──────── Records shown ────────

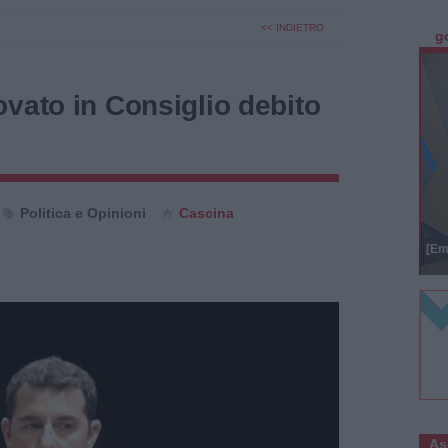
<< INDIETRO
g
vato in Consiglio debito
Politica e Opinioni
Cascina
[Em
As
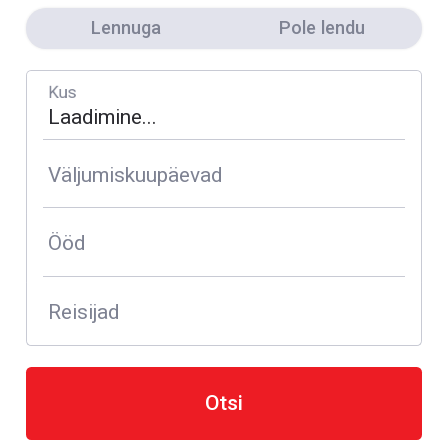
Lennuga
Pole lendu
Kus
Väljumiskuupäevad
Ööd
Reisijad
Otsi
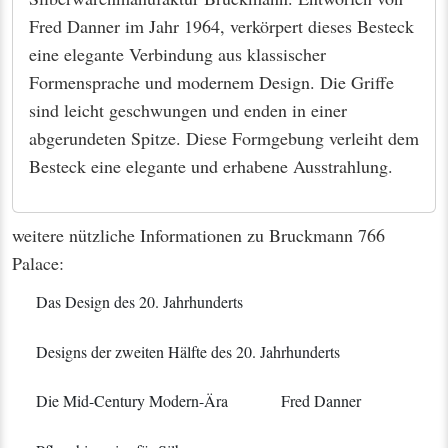
Fred Danner im Jahr 1964, verkörpert dieses Besteck
eine elegante Verbindung aus klassischer
Formensprache und modernem Design. Die Griffe
sind leicht geschwungen und enden in einer
abgerundeten Spitze. Diese Formgebung verleiht dem
Besteck eine elegante und erhabene Ausstrahlung.
weitere nützliche Informationen zu Bruckmann 766
Palace:
Das Design des 20. Jahrhunderts
Designs der zweiten Hälfte des 20. Jahrhunderts
Die Mid-Century Modern-Ära
Fred Danner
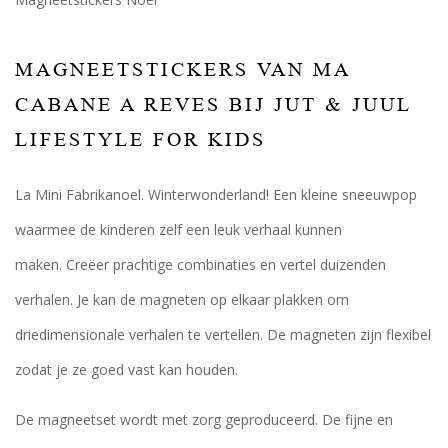
MAGNEETSTICKERS VAN MA
CABANE A REVES BIJ JUT & JUUL
LIFESTYLE FOR KIDS
La Mini Fabrikanoel. Winterwonderland! Een kleine sneeuwpop
waarmee de kinderen zelf een leuk verhaal kunnen
maken. Creëer prachtige combinaties en vertel duizenden
verhalen. Je kan de magneten op elkaar plakken om
driedimensionale verhalen te vertellen. De magneten zijn flexibel
zodat je ze goed vast kan houden.
De magneetset wordt met zorg geproduceerd. De fijne en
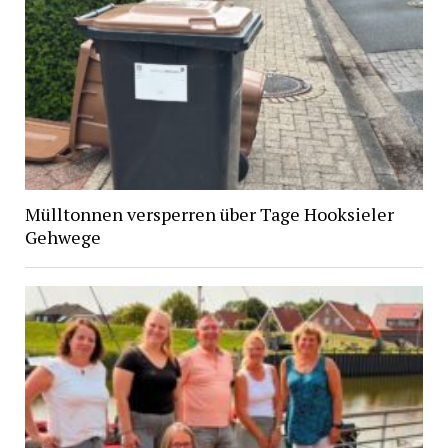
Mülltonnen versperren über Tage Hooksieler
Gehwege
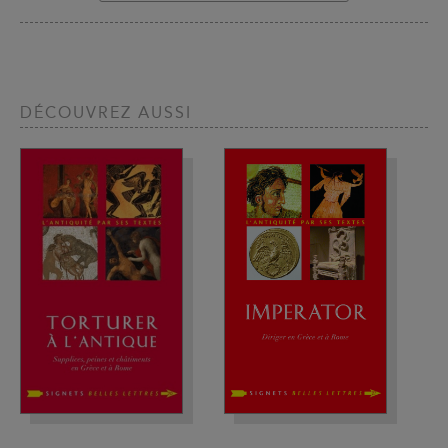
DÉCOUVREZ AUSSI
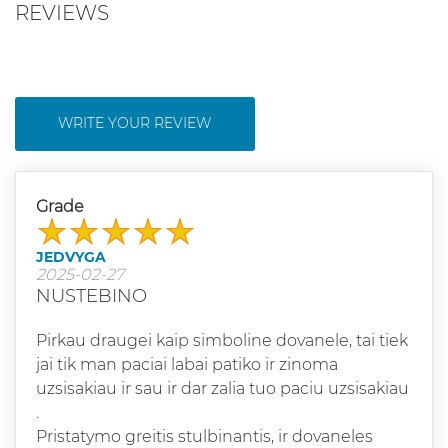
REVIEWS
WRITE YOUR REVIEW
Grade
JEDVYGA
2025-02-27
NUSTEBINO
Pirkau draugei kaip simboline dovanele, tai tiek
jai tik man paciai labai patiko ir zinoma
uzsisakiau ir sau ir dar zalia tuo paciu uzsisakiau
.
Pristatymo greitis stulbinantis, ir dovaneles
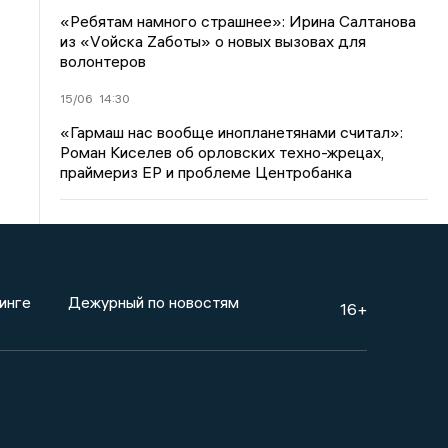
«Ребятам намного страшнее»: Ирина Салтанова
из «Vойска Zаботы» о новых вызовах для
волонтеров
15/06
14:30
«Гармаш нас вообще инопланетянами считал»:
Роман Киселев об орловских техно-жрецах,
праймериз ЕР и проблеме Центробанка
инге
Дежурный по новостям
16+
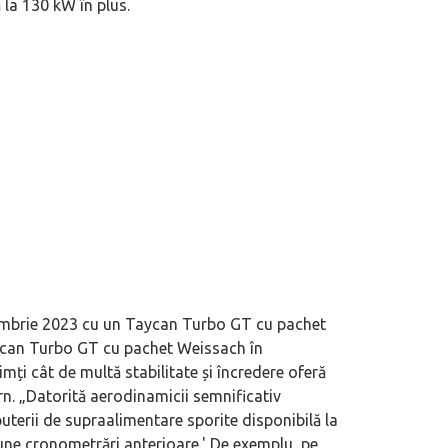
la 130 kW în plus.
octombrie 2023 cu un Taycan Turbo GT cu pachet
ycan Turbo GT cu pachet Weissach în
mți cât de multă stabilitate și încredere oferă
rn. „Datorită aerodinamicii semnificativ
uterii de supraalimentare sporite disponibilă la
une cronometrări anterioare.' De exemplu, pe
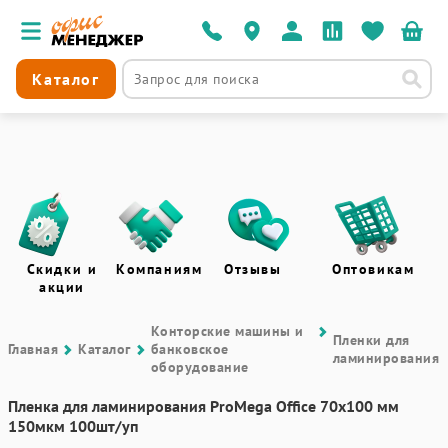
Каталог
Скидки и
Компаниям
Отзывы
Оптовикам
акции
Контоpские машины и
Пленки для
Главная
Каталог
банковское
ламинирования
оборудование
Пленка для ламинирования ProMega Office 70x100 мм
150мкм 100шт/уп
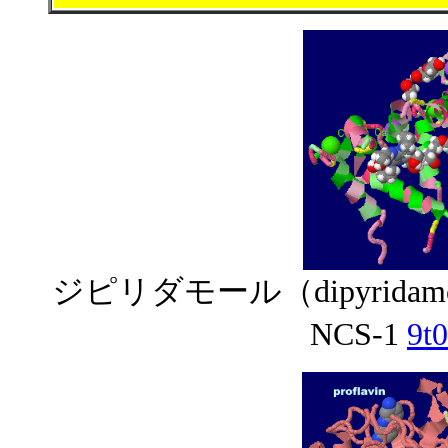
ジピリダモール（dipyrid
NCS-1
9t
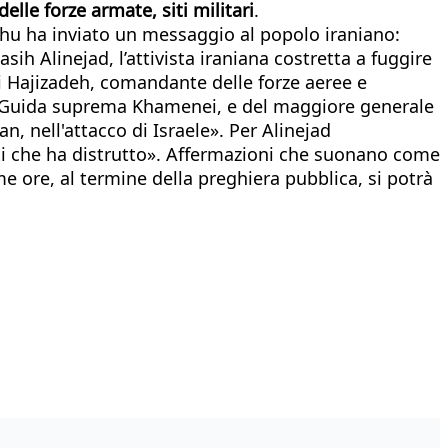
delle forze armate, siti militari
.
yahu ha inviato un messaggio al popolo iraniano:
ih Alinejad, l’attivista iraniana costretta a fuggire
i Hajizadeh, comandante delle forze aeree e
la Guida suprema Khamenei, e del maggiore generale
 nell'attacco di Israele». Per Alinejad
enti che ha distrutto». Affermazioni che suonano come
e ore, al termine della preghiera pubblica, si potrà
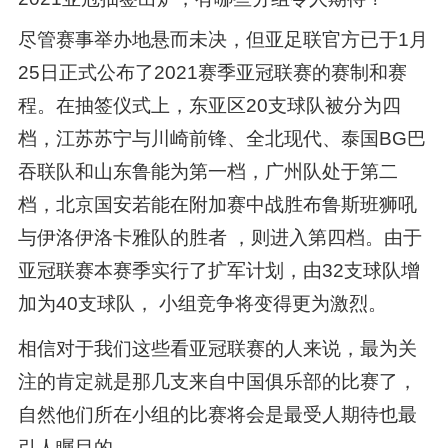
尽管赛事举办地悬而未决，但亚足联官方已于1月
25日正式公布了2021赛季亚冠联赛的赛制和赛
程。在抽签仪式上，东亚区20支球队被分为四
档，江苏苏宁与川崎前锋、全北现代、泰国BG巴
吞联队和山东鲁能为第一档，广州队处于第二
档，北京国安若能在附加赛中战胜布鲁斯班狮吼
与伊洛伊洛卡雅队的胜者 ，则进入第四档。由于
亚冠联赛本赛季实行了扩军计划，由32支球队增
加为40支球队， 小组竞争将变得更为激烈。
相信对于我们这些看亚冠联赛的人来说，最为关
注的肯定就是那几支来自中国俱乐部的比赛了，
自然他们所在小组的比赛将会是最受人期待也最
引人瞩目的。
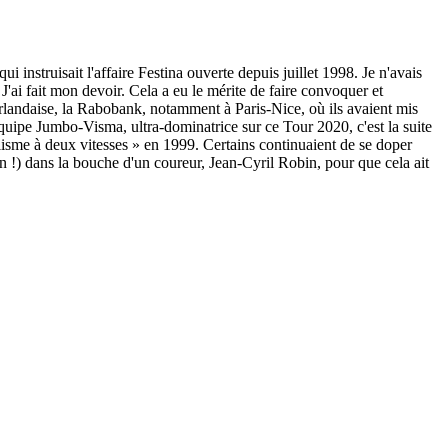
instruisait l'affaire Festina ouverte depuis juillet 1998. Je n'avais
 J'ai fait mon devoir. Cela a eu le mérite de faire convoquer et
erlandaise, la Rabobank, notamment à Paris-Nice, où ils avaient mis
uipe Jumbo-Visma, ultra-dominatrice sur ce Tour 2020, c'est la suite
lisme à deux vitesses » en 1999. Certains continuaient de se doper
on !) dans la bouche d'un coureur, Jean-Cyril Robin, pour que cela ait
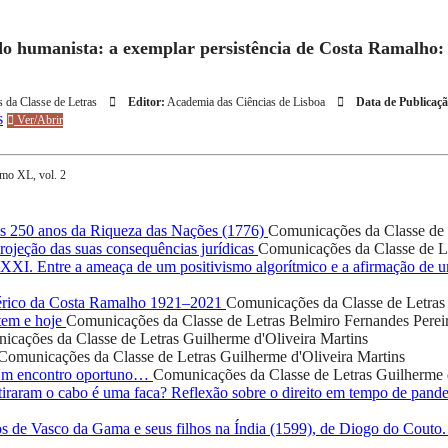
do humanista: a exemplar persistência de Costa Ramalho:
 da Classe de Letras
Editor:
Academia das Ciências de Lisboa
Data de Publicaçã
s
Ver/Abrir
omo XL, vol. 2
 250 anos da Riqueza das Nações (1776)
Comunicações da Classe de 
ojeção das suas consequências jurídicas
Comunicações da Classe de L
o XXI. Entre a ameaça de um positivismo algorítmico e a afirmação de
rico da Costa Ramalho 1921–2021
Comunicações da Classe de Letras
tem e hoje
Comunicações da Classe de Letras
Belmiro Fernandes Perei
icações da Classe de Letras
Guilherme d'Oliveira Martins
Comunicações da Classe de Letras
Guilherme d'Oliveira Martins
 Um encontro oportuno…
Comunicações da Classe de Letras
Guilherme 
iraram o cabo é uma faca? Reflexão sobre o direito em tempo de pand
os de Vasco da Gama e seus filhos na Índia (1599), de Diogo do Couto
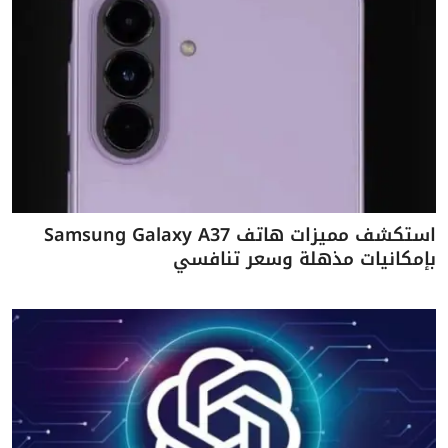
استكشف مميزات هاتف Samsung Galaxy A37
بإمكانيات مذهلة وسعر تنافسي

────────

◆ Exercise ◆
Going through the records, say how many lines hold the string "forze". Only the number should be given.

◆ Completed task ◆
2